Sorotan tersebut disampaikan dalam pertemuan dengan manajemen PT IRNC, Rabu (9/9/2026). PUK meminta perusahaan membuka hasil pengukuran faktor bahaya lingkungan kerja serta menjelaskan langkah pengendalian yang telah dilakukan.

Ketua PUK SPLP FSPMI PT IRNC, Muh. Ali Fatah, menegaskan persoalan K3 harus berbasis data dan tidak boleh menjadi ajang saling lempar tanggung jawab.

“Kami mempertanyakan bukan untuk mencari siapa yang salah, tetapi memastikan siapa yang bertanggung jawab dan apa tindakan nyata yang dilakukan perusahaan.” kata Ali Fata

Serikat pekerja juga meminta evaluasi menyeluruh terhadap sistem ventilasi dan cerobong di area Ball Maker dan Tungku Vertikal. Jika ditemukan potensi bahaya, perusahaan dinilai harus segera melakukan tindakan korektif dan pengendalian yang terukur.
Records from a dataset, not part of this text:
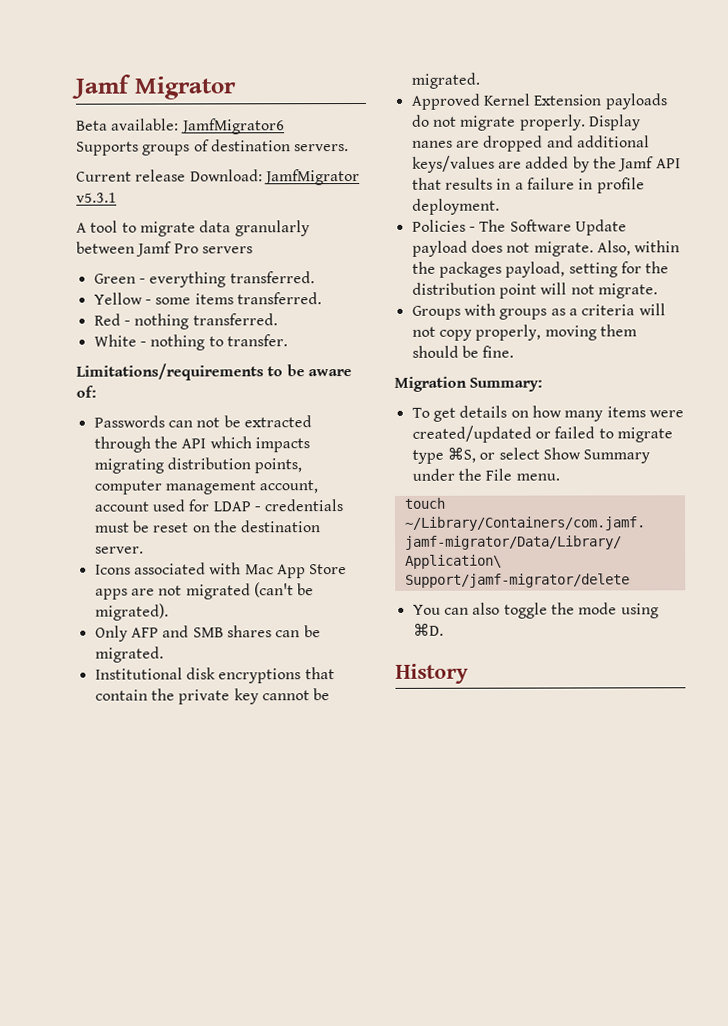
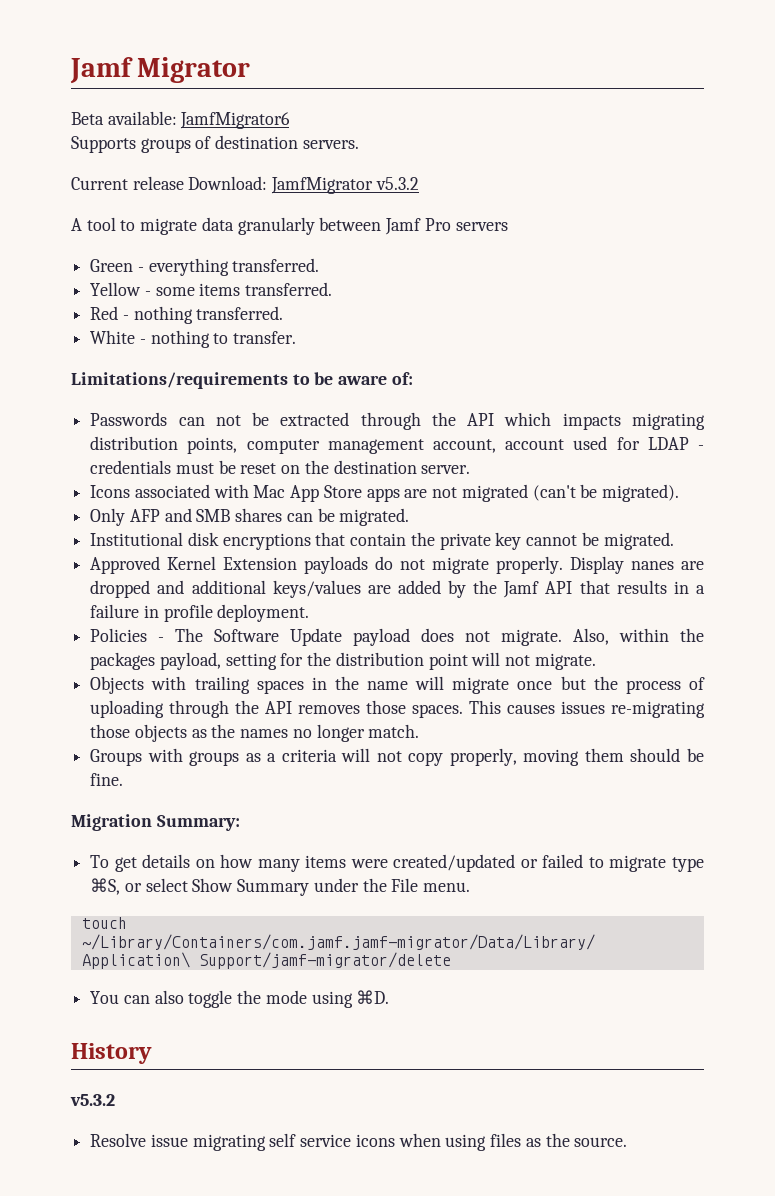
[76,192,117,203] v5.3.1 -> [375,177,419,190] v5.3.2
(658, 291) none -> [90,676,705,694] [90,700,706,718] [90,724,420,742] // Objects with trailing spaces in the name will migrate once but the process of uploading through the API removes those spaces. This causes issues re-migrating those objects as the names no longer match.
(469, 673) none -> [70,1094,115,1106] [90,1133,628,1151] // v5.3.2 // Resolve issue migrating self service icons when using files as the source.

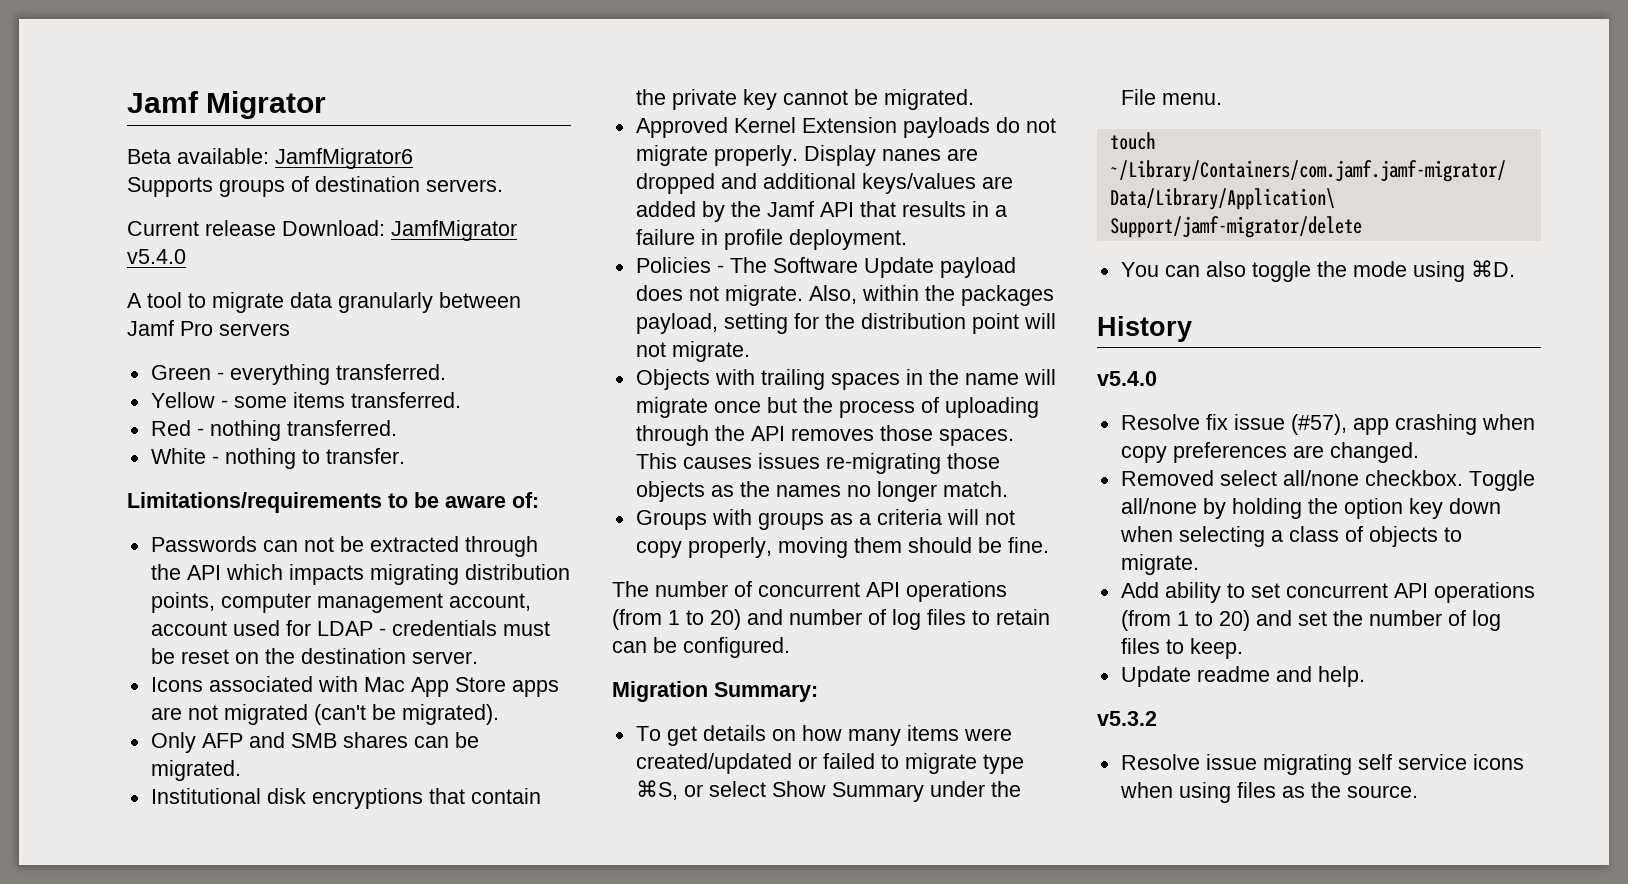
[375,177,419,190] v5.3.2 -> [127,249,186,264] v5.4.0
(124, 779) none -> [612,581,1007,602] [612,609,1050,630] [612,637,790,658] // The number of concurrent API operations (from 1 to 20) and number of log files to retain can be configured.
(152, 1053) none -> [1097,371,1157,386] [1120,414,1535,435] [1120,442,1419,463] [1120,470,1535,491] [1120,498,1501,519] [1119,526,1462,547] [1120,554,1199,575] [1120,582,1535,603] [1120,610,1501,631] [1120,638,1243,659] [1120,666,1365,687] // v5.4.0 // Resolve fix issue (#57), app crashing when copy preferences are changed. // Removed select all/none checkbox. Toggle all/none by holding the option key down when selecting a class of objects to migrate. // Add ability to set concurrent API operations (from 1 to 20) and set the number of log files to keep. // Update readme and help.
“Target produksi dapat dikejar, tetapi kesehatan pekerja tidak boleh dipertaruhkan,” tegas Abdul Rahman pengurus Pimpinan Cabang SPLP FSPMI Morowali.

PUK SPLP FSPMI memastikan persoalan ini akan terus dikawal hingga ada kejelasan hasil pengukuran, tanggung jawab, serta tindakan nyata dari manajemen.